Why do I bring this up? Because the Fubu approach to film is not new.

Whether the “U” stands for white, black, Indian or any other race, there’s this idea that a film doesn’t have to be all that great but if it’s got over a certain percentage of one race in leading roles it must be supported with hard-earned cash, by any means necessary.

But Malcolm X didn’t die for this, so get your hand out of my pocket – a reference to a line yelled by a man in the crowd just before Malcolm X was assassinated.

The idea is so old that Black Entertainment Television has been doing it for yonks.

This year, the Top TV channel has been screening independent films that star a predominantly black cast, on Fridays and Sundays, with repeats during the week.

These films aren’t Oscar-worthy stuff – believe me – but there are some interesting ones.

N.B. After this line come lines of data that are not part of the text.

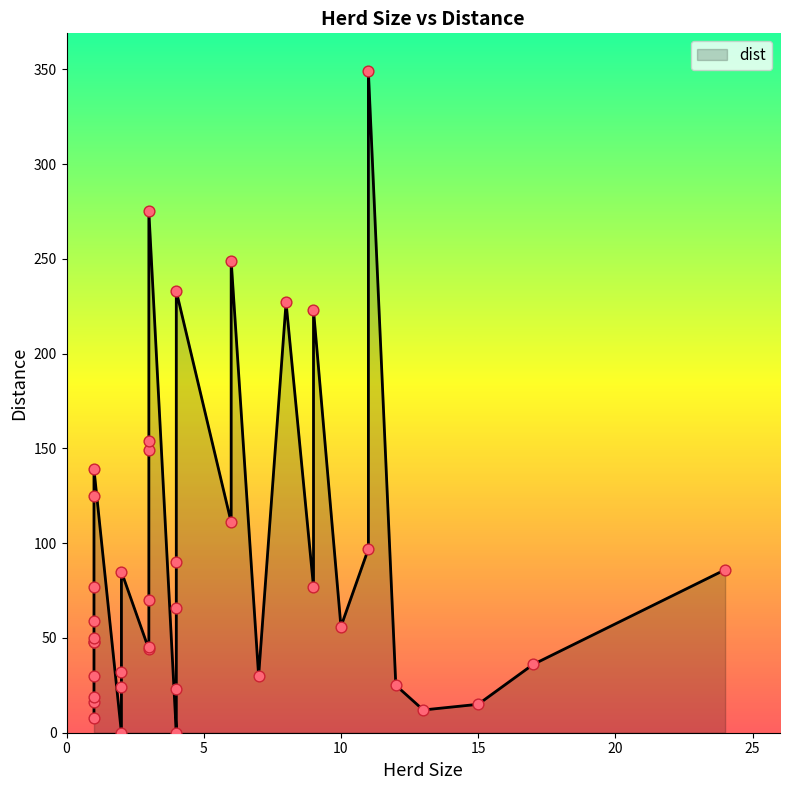

What is the change in value from 4 to 3?

+4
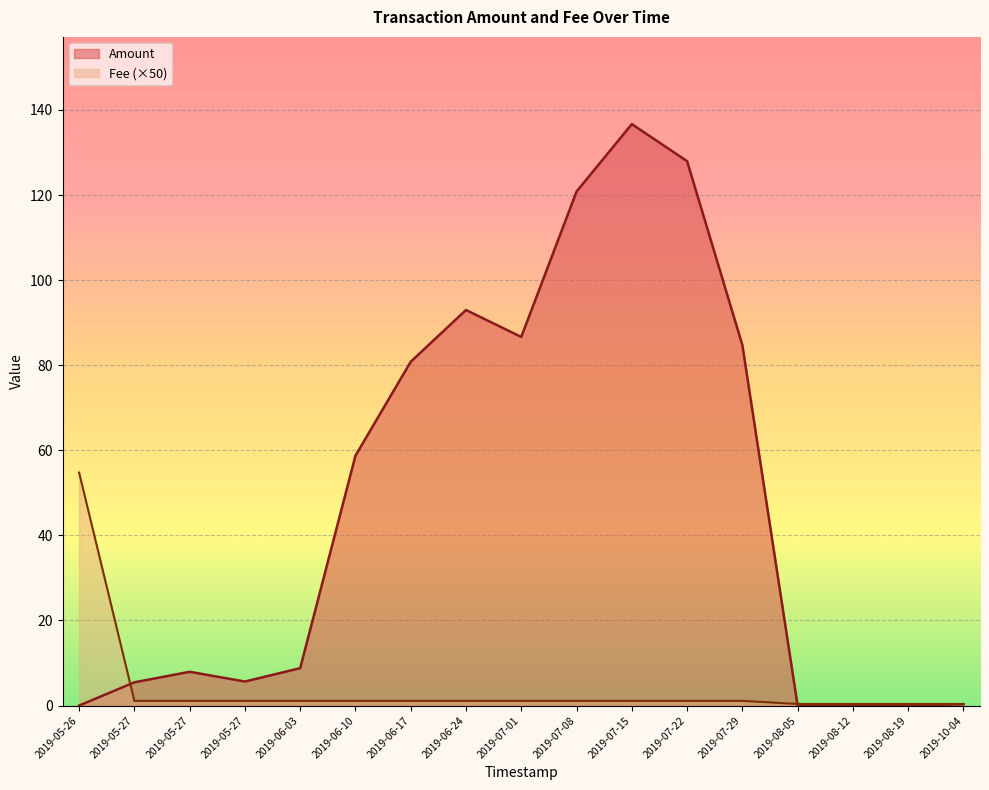

In Amount, how many points are higher than both neighbors (excluding endpoints)?

3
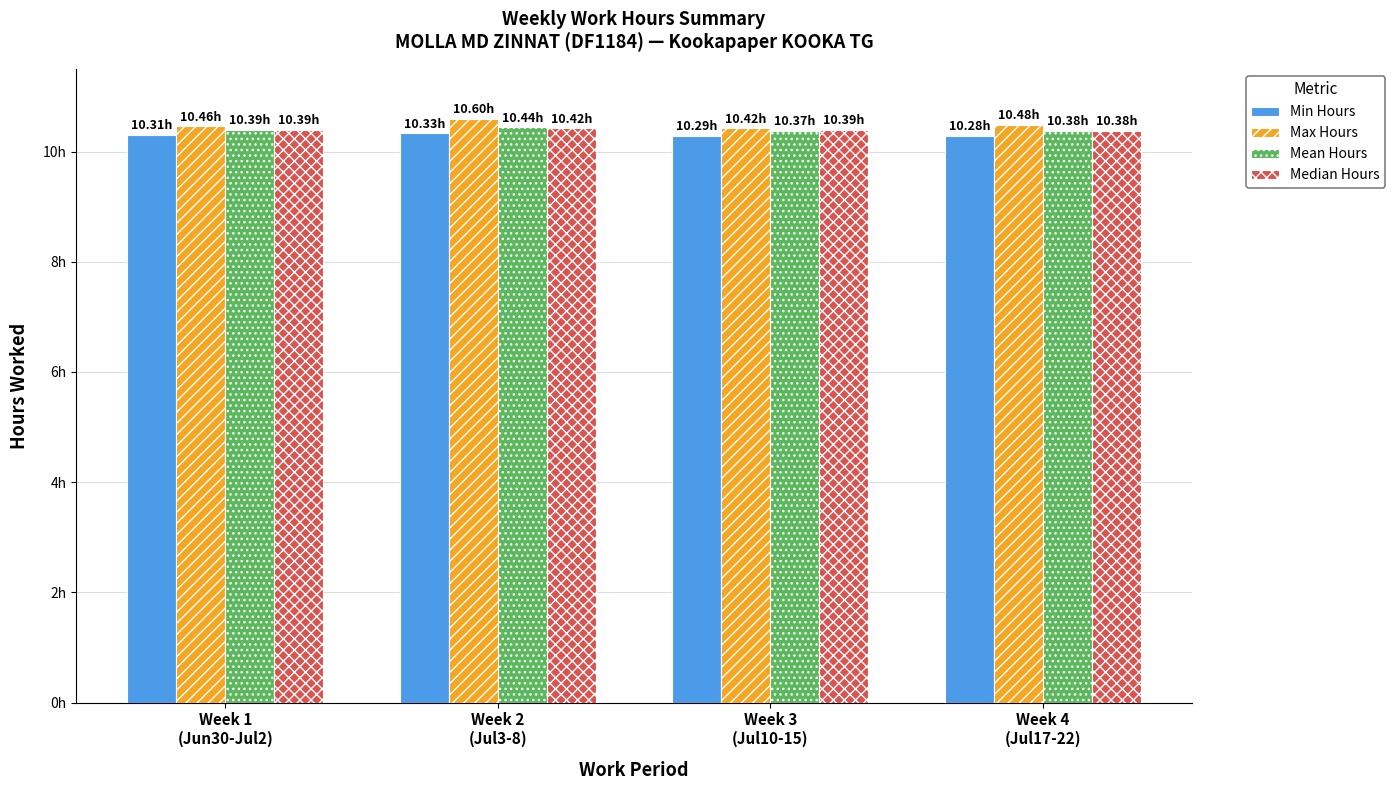

At how many categories does at least one series exceed 10?

4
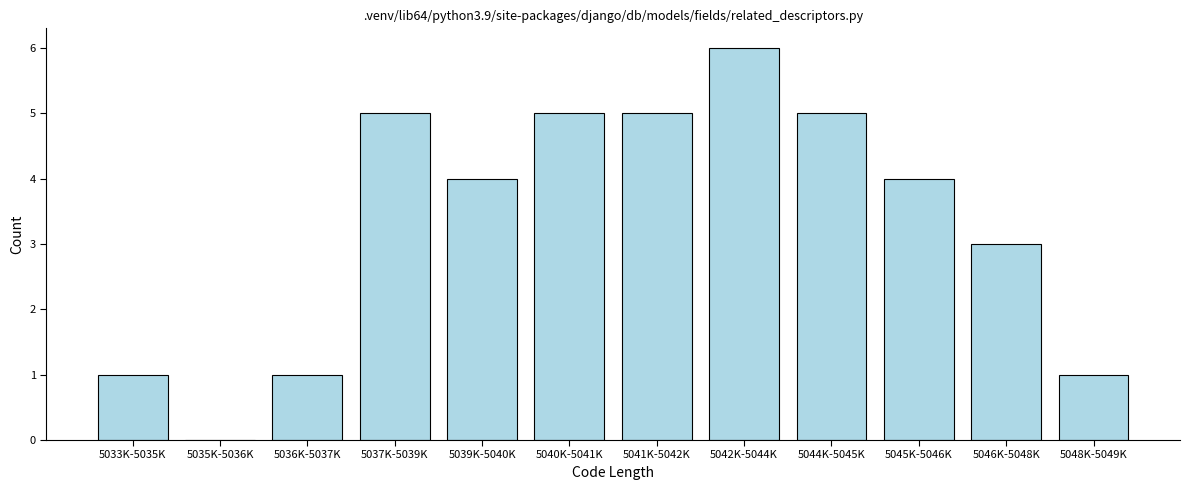

Reading right to left, transcribe all the data shown in this chart.

5048K-5049K=1	5046K-5048K=3	5045K-5046K=4	5044K-5045K=5	5042K-5044K=6	5041K-5042K=5	5040K-5041K=5	5039K-5040K=4	5037K-5039K=5	5036K-5037K=1	5035K-5036K=0	5033K-5035K=1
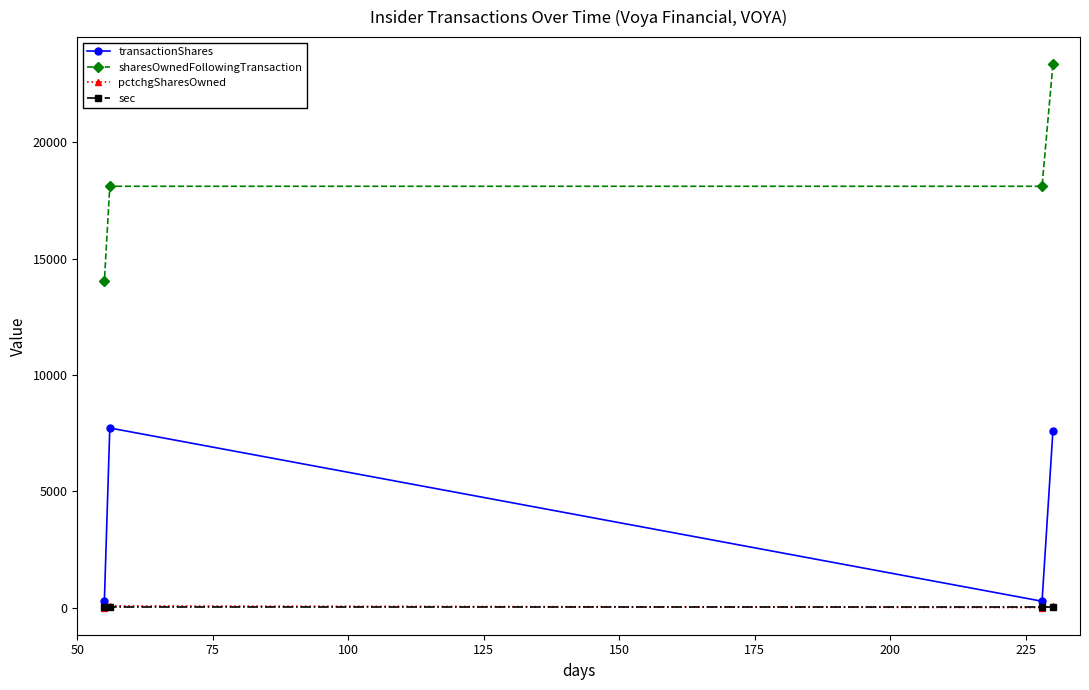

What is the highest value of the sharesOwnedFollowingTransaction series?

23358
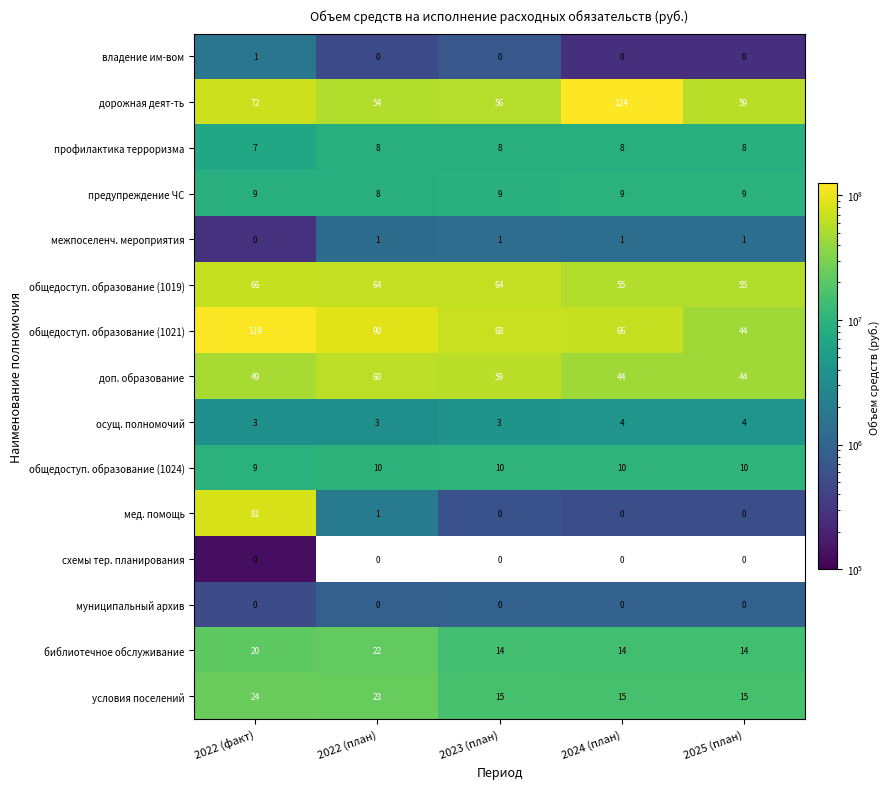

What is the difference between the second highest and minimum values in the библиотечное обслуживание series?

6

They range from taped theatre productions, for which Perry is famous, to proper feature-length films that sometimes have R&B stars in the mix.

There was The Ideal Husband which starred Ginuwine – and if you’ve ever wondered why you don’t see Ginuwine on camera any more, the answer is in that film.

This weekend, you can see Mr Right Now, which is about a man who is what the original Destiny’s Child called a “triflin’, good-for-nothing-type of brother” who can’t even pay Beyonce’s “automo-bills” from back then, never mind now.

This man knows he’s no good, which is why he’s a conman on the prowl for his next victim.

An unsuspecting single mother, who really is just looking for a husband and a man who doesn’t mind playing daddy, falls into the trap. Uh-oh.

The Sunday movie is The Bachelor and this stars Essence Atkins (who was in Half and Half) as a woman who learns what trust is all about when her fiancé gets thrown a bachelor party that no one will forget.

Check these movies out – they didn’t need Hollywood or Lucas to give them a financial helping hand but they made it on to the screen anyway, and you don’t need to be black to enjoy them.

• The BET films are on Black Entertainment Television (Top TV Channel 190) every Friday and Sunday at 11pm. Encores are screened throughout the week.